The Correct Rational Approach to Finding Life Partners:

Start with two facts: First, the vast majority of women are not, in fact, suitable life partners for you. Second, you are not a suitable life partner for the vast majority of women.

These imply a course of action which starts with elimination. If building an online dating profile? Your goal is not to attract as many suitable people as possible. Your goal is to -reject- as many unsuitable people as possible; this is the entry point for people looking for you, and there are far, far more unsuitable people than suitable people. The same is true in real life, which can be as simple as avoiding locations which are primarily populated by unsuitable people. (Bars, as a rule, for pretty much anybody who would be reading this.)

Likewise, when searching for people, your goal is -rejection-. If you're looking for the hottest girl in the bar - you've already failed, because you're not looking to reject people. Also, you're in a bar. Reject the locations, first. "Is this somewhere I'm likely to meet somebody who fits my interests, who who would be interested in me?" Maximize the ratio of acceptable to unacceptable people.

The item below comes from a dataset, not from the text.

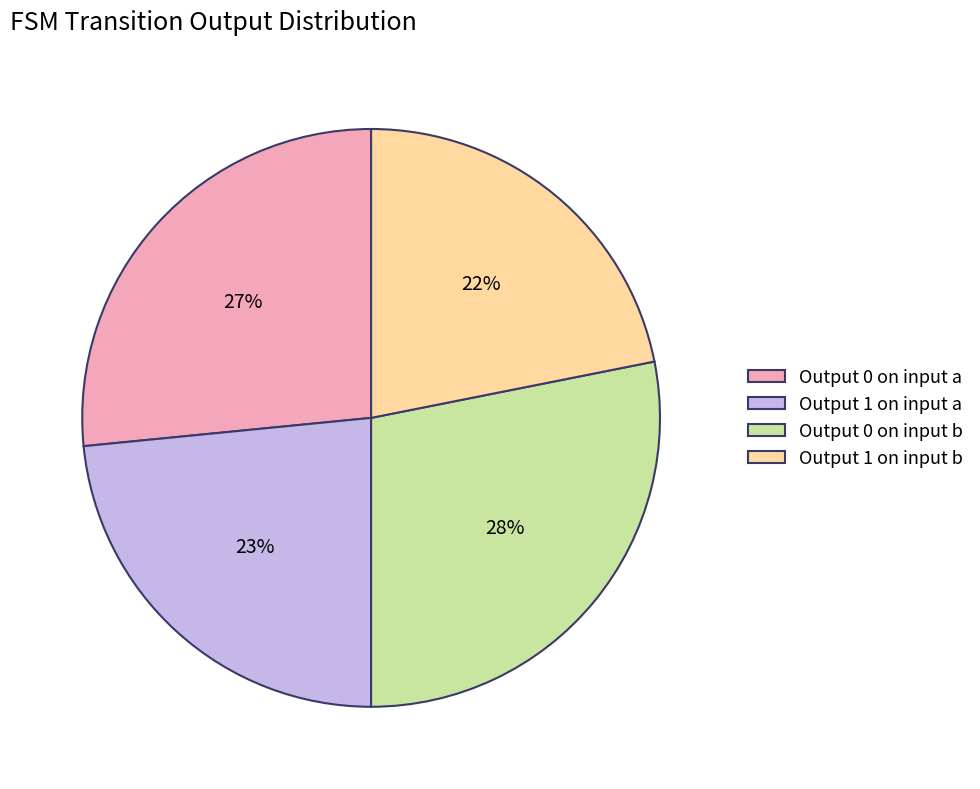

Which slice is the largest?

Output 0 on input b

This is Less Wrong - go to Lindy Hop or otherwise swing dance classes. It's the nerdiest dance community you'll find, and the gender proportions, depending on where you are, will probably favor you if you're male. Also, it will help with your proprioception, which, given that you're on Less Wrong, could probably use some help anyways.

Once you've eliminated the unsuitable, do -not- pick the "best". You're probably pretty good at identifying what won't work, but you're probably pretty terrible at identifying what will.

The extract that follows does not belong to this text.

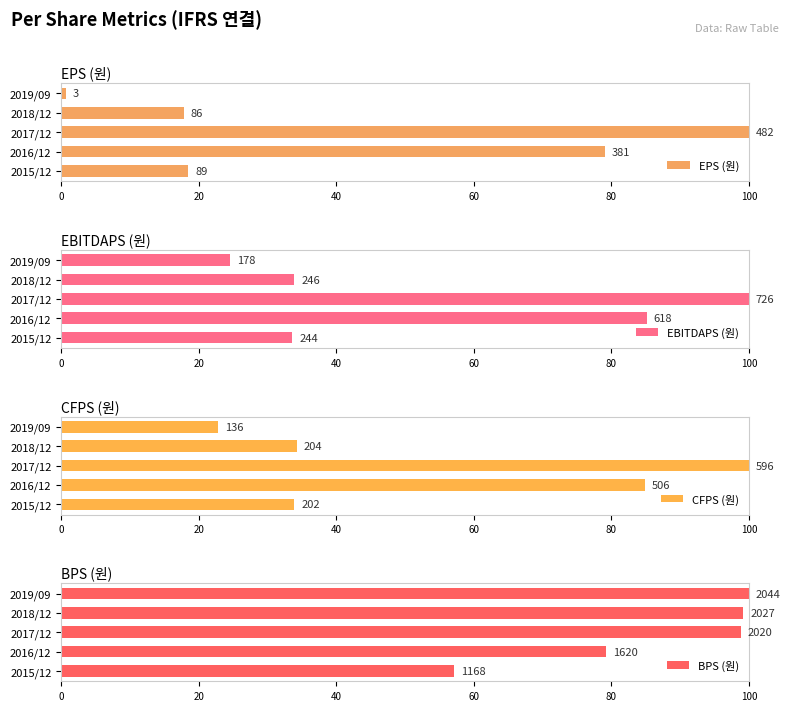

What is the value of the EBITDAPS (원) bar at the 4th from the left?

33.9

So be open to short-term flings. These can turn into long-term relationships - although you shouldn't expect them to.

Hell, be open to casual sex. These encounters can -also- turn into long-term relationships - although, again, you shouldn't expect them to.

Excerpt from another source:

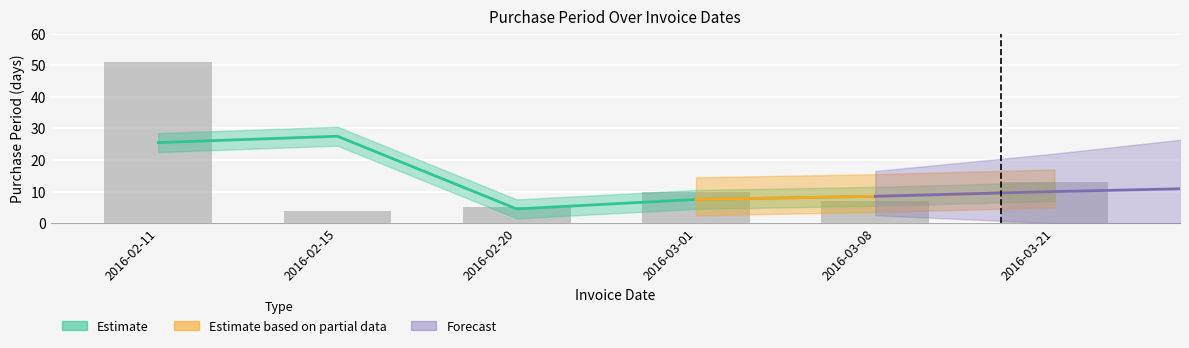

Reading left to right, extract all data points from this chart.

2016-02-11=51	2016-02-15=4	2016-02-20=5	2016-03-01=10	2016-03-08=7	2016-03-21=13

Be open to friendships. Once again, expect nothing.

In general - once you've eliminated the unsuitable, be open. You're looking for pearls; once you've sorted them out, don't toss the oysters overboard before you've checked. They may surprise you.

Don't seduce people into long-term relationships in any terms, let long-term relationships happen on their own. If it takes a special effort to make somebody fall in love with you, it will take a special effort, constantly, forever, for them to stay in love with you.

Comment author: Lumifer 10 September 2015 03:25:30PM *  1 point [-]

The same principle ("reject the middle, explicitly look at the tail of the distribution") as The Verjus Manifesto:

(talking about how to make good-for-you metaphorical vegetables palatable)

Vegetables can be cooked poorly. But they can also be roasted to perfection with a drizzle of olive oil and hint of sea salt.

This is certainly one approach to the preparation of otherwise unpalatable but virtuous fact-nutrition. However, here’s an alternative:

  • Take the same original plate of metaphorical vegetables
  • Chuck all the popular and/or fashionable ones away, like parsnips and kale.
  • Replace them with more bitter chard, brussels sprouts and celeriac, and other stuff that people chuck out of their vegetable boxes
  • Add some kohl-rabi and other weird rubbish. Sprinkle it with habanero peppers
  • Don’t roast it at all. Lightly dress it with unsweetened verjus and Fernet-Branca.

I think we can agree two things about this hypothetical vegetable offering:

  1. Almost nobody would look twice at it on a menu

  2. But of the half dozen people who did order it, you would want all of them to be your mates.